An unsecured personal loan is a sum of money lent by a bank or other lender, which is then paid back over a pre-agreed period of time. However, as well as paying back the amount owed, you’ll also have to pay a certain amount of interest.
Using a personal loan to buy a car
Personal loans let you borrow an agreed sum, then repay it in fixed amounts each month, normally over a period of one to five years. Interest rates are variable and linked to how much you borrow. So a smaller loan will normally come with a higher interest rate than a larger loan would.
The interest rates that you see advertised are known as representative APRs. These are the rates that at least 51% of applicants will be eligible for.

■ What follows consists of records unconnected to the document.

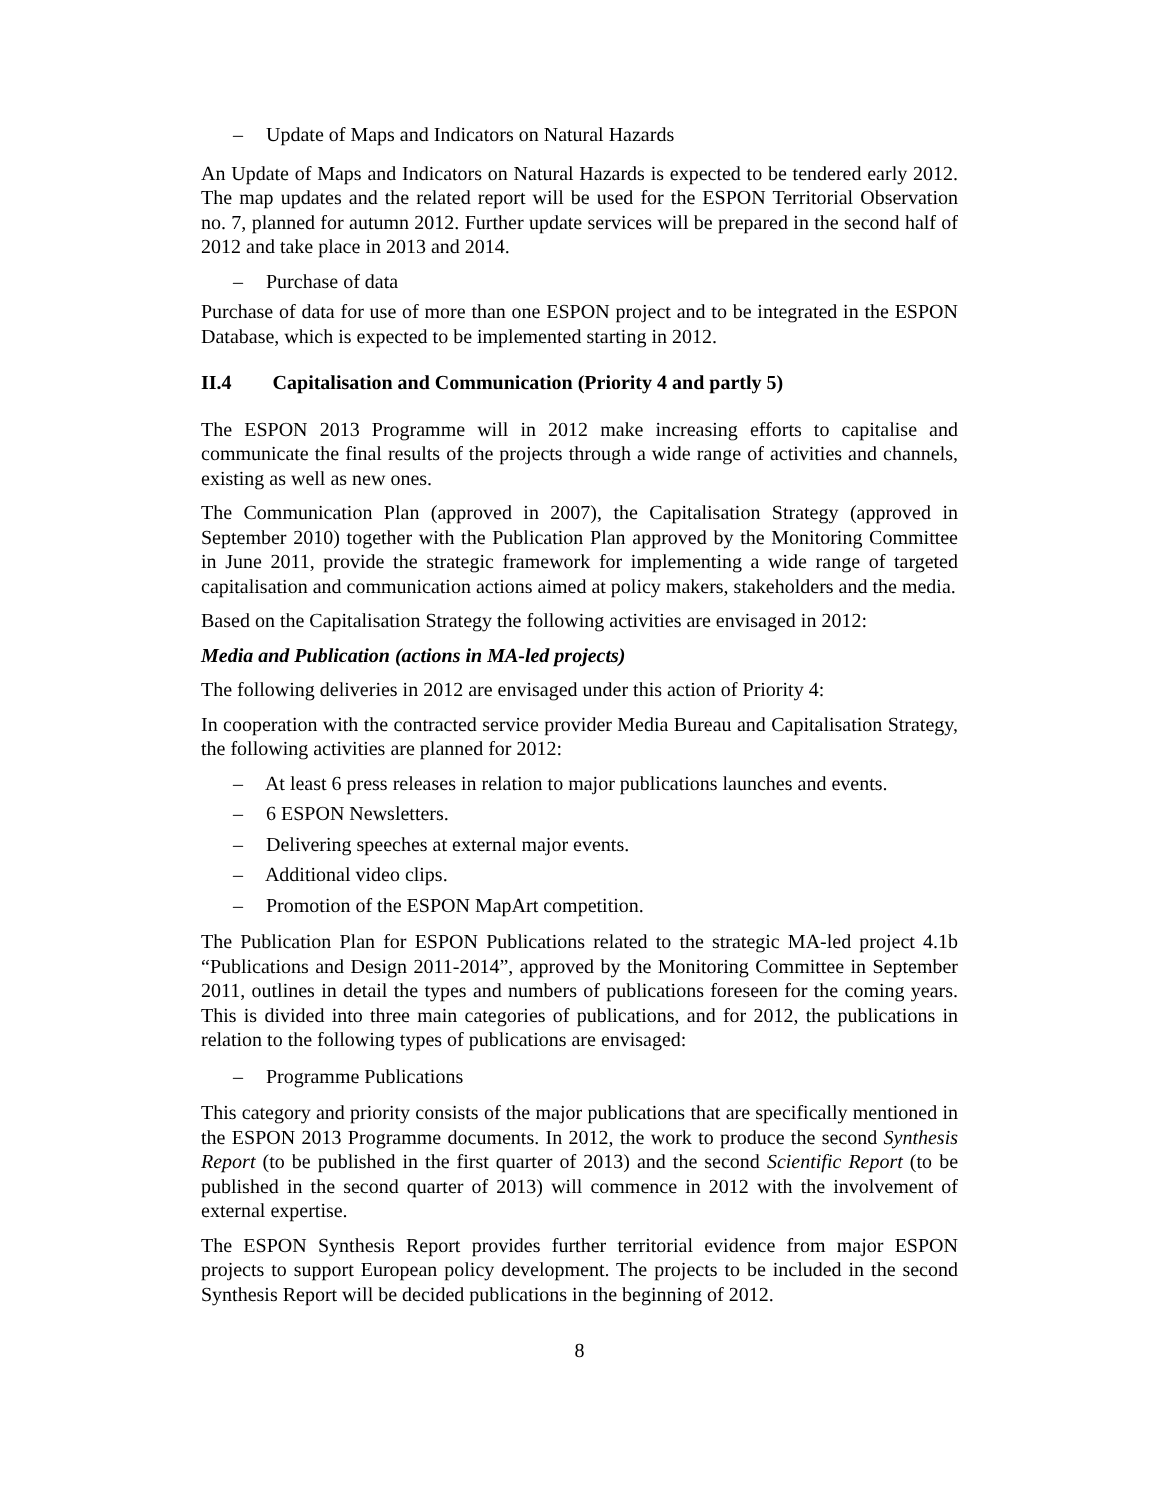– Update of Maps and Indicators on Natural Hazards
An Update of Maps and Indicators on Natural Hazards is expected to be tendered early 2012. The map updates and the related report will be used for the ESPON Territorial Observation no. 7, planned for autumn 2012. Further update services will be prepared in the second half of 2012 and take place in 2013 and 2014.
– Purchase of data
Purchase of data for use of more than one ESPON project and to be integrated in the ESPON Database, which is expected to be implemented starting in 2012.
II.4 Capitalisation and Communication (Priority 4 and partly 5)
The ESPON 2013 Programme will in 2012 make increasing efforts to capitalise and communicate the final results of the projects through a wide range of activities and channels, existing as well as new ones.
The Communication Plan (approved in 2007), the Capitalisation Strategy (approved in September 2010) together with the Publication Plan approved by the Monitoring Committee in June 2011, provide the strategic framework for implementing a wide range of targeted capitalisation and communication actions aimed at policy makers, stakeholders and the media.
Based on the Capitalisation Strategy the following activities are envisaged in 2012:
Media and Publication (actions in MA-led projects)
The following deliveries in 2012 are envisaged under this action of Priority 4:
In cooperation with the contracted service provider Media Bureau and Capitalisation Strategy, the following activities are planned for 2012:
– At least 6 press releases in relation to major publications launches and events.
– 6 ESPON Newsletters.
– Delivering speeches at external major events.
– Additional video clips.
– Promotion of the ESPON MapArt competition.
The Publication Plan for ESPON Publications related to the strategic MA-led project 4.1b “Publications and Design 2011-2014”, approved by the Monitoring Committee in September 2011, outlines in detail the types and numbers of publications foreseen for the coming years. This is divided into three main categories of publications, and for 2012, the publications in relation to the following types of publications are envisaged:
– Programme Publications
This category and priority consists of the major publications that are specifically mentioned in the ESPON 2013 Programme documents. In 2012, the work to produce the second Synthesis Report (to be published in the first quarter of 2013) and the second Scientific Report (to be published in the second quarter of 2013) will commence in 2012 with the involvement of external expertise.
The ESPON Synthesis Report provides further territorial evidence from major ESPON projects to support European policy development. The projects to be included in the second Synthesis Report will be decided publications in the beginning of 2012.
8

Here’s an example of the kind of offer you could expect:
If a car costs £12,000 to buy outright, you pay a 10% deposit from your savings of £1,200, leaving £10,800 left to pay.
You're accepted for a personal loan, and borrow £10,800 over three years.
You get a 5% APR deal, meaning payments would be £323.69 a month (so £11,652.68 over the three years).
You drive away from the dealership in your new car, and start to make your monthly loan repayments.
So in total you’d pay £12,852.68
Once all your repayments have been made, you don’t need to do anything else as your agreement is finished.